The Cooley Dickinson Hospital, in a prepared statement, said that it opposes government-mandated one-size-fits all nursing ratios, saying that such “arbitrary, fixed, universal numbers run counter to the flexible, coordinated care demanded by patient needs.”
Ward One City Councilor Maureen Carney, vice president of the Hampshire/Franklin Central Labor Council, said that establishing minimum nursing ratios is not only a labor issue, but a public safety issue.
“Residents here in the city and our union members across the county have told me horrific stories about what has happened to them and their loved ones because their nurse had too many patients to care for at one time,” she said.
Nurses at Cooley Dickinson want ratios written into union contract
Even if the Patient Safety Act doesn’t make it through the legislature, nurses at Cooley Dickinson Hospital want minimum patient care ratios written into their union contract this time around, said registered nurse Carol Ahearn.
“We have been in negotiations for over a year, and are trying to pass our own plan for patient safety ratios, but the hospital looked at it and that’s all they did; they didn’t respond,” she said.
Cooley Dickinson, which has laid off about 200 employees over the past three years, is currently entertaining buyout offers from Baystate Medical Center, Massachusetts General Hospital, and the for-profit Vanguard health Systems.
In recent months, negotiations between the union and the hospital have broken down.
Ahearn said she is hopeful that the nurses and the hospital will be able to settle on an agreement before the hospital is sold this fall, but that three issues remain unresolved: an agreement on benefits, the crafting of a “successor contract” clause that would force any new owner to honor the nurses’ contract, and the patient-to-nurse ratio provision.

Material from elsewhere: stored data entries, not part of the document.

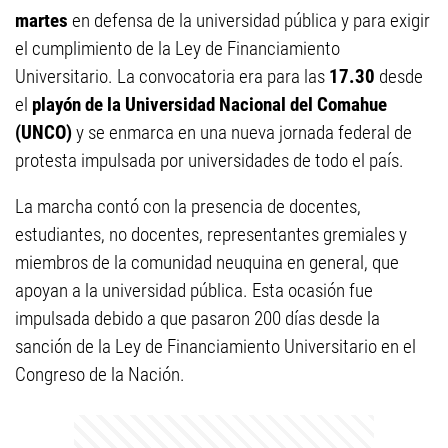
martes
en defensa de la universidad pública y para exigir
el cumplimiento de la Ley de Financiamiento
Universitario. La convocatoria era para las
17.30
desde
el
playón de la Universidad Nacional del Comahue
(UNCO)
y se enmarca en una nueva jornada federal de
protesta impulsada por universidades de todo el país.
La marcha contó con la presencia de docentes,
estudiantes, no docentes, representantes gremiales y
miembros de la comunidad neuquina en general, que
apoyan a la universidad pública. Esta ocasión fue
impulsada debido a que pasaron 200 días desde la
sanción de la Ley de Financiamiento Universitario en el
Congreso de la Nación.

A related bill (HB 1506) before the legislature would ban the practice of forcing nurses to work overtime, with the goal of protecting patients from preventable medical errors.
“Forced overtime has become the primary method of addressing staffing problems, instead of hiring, and it’s endemic across the hospital industry,” said Weissman.
The Massachusetts Hospital Association has been working against the Patient Safety Bill, saying that hospitals are adequately and competently staffed, and that its implementation would lead to an additional $200-$500 million in additional costs.
Both bills are being heard before the state legislature’s joint committee on healthcare this week.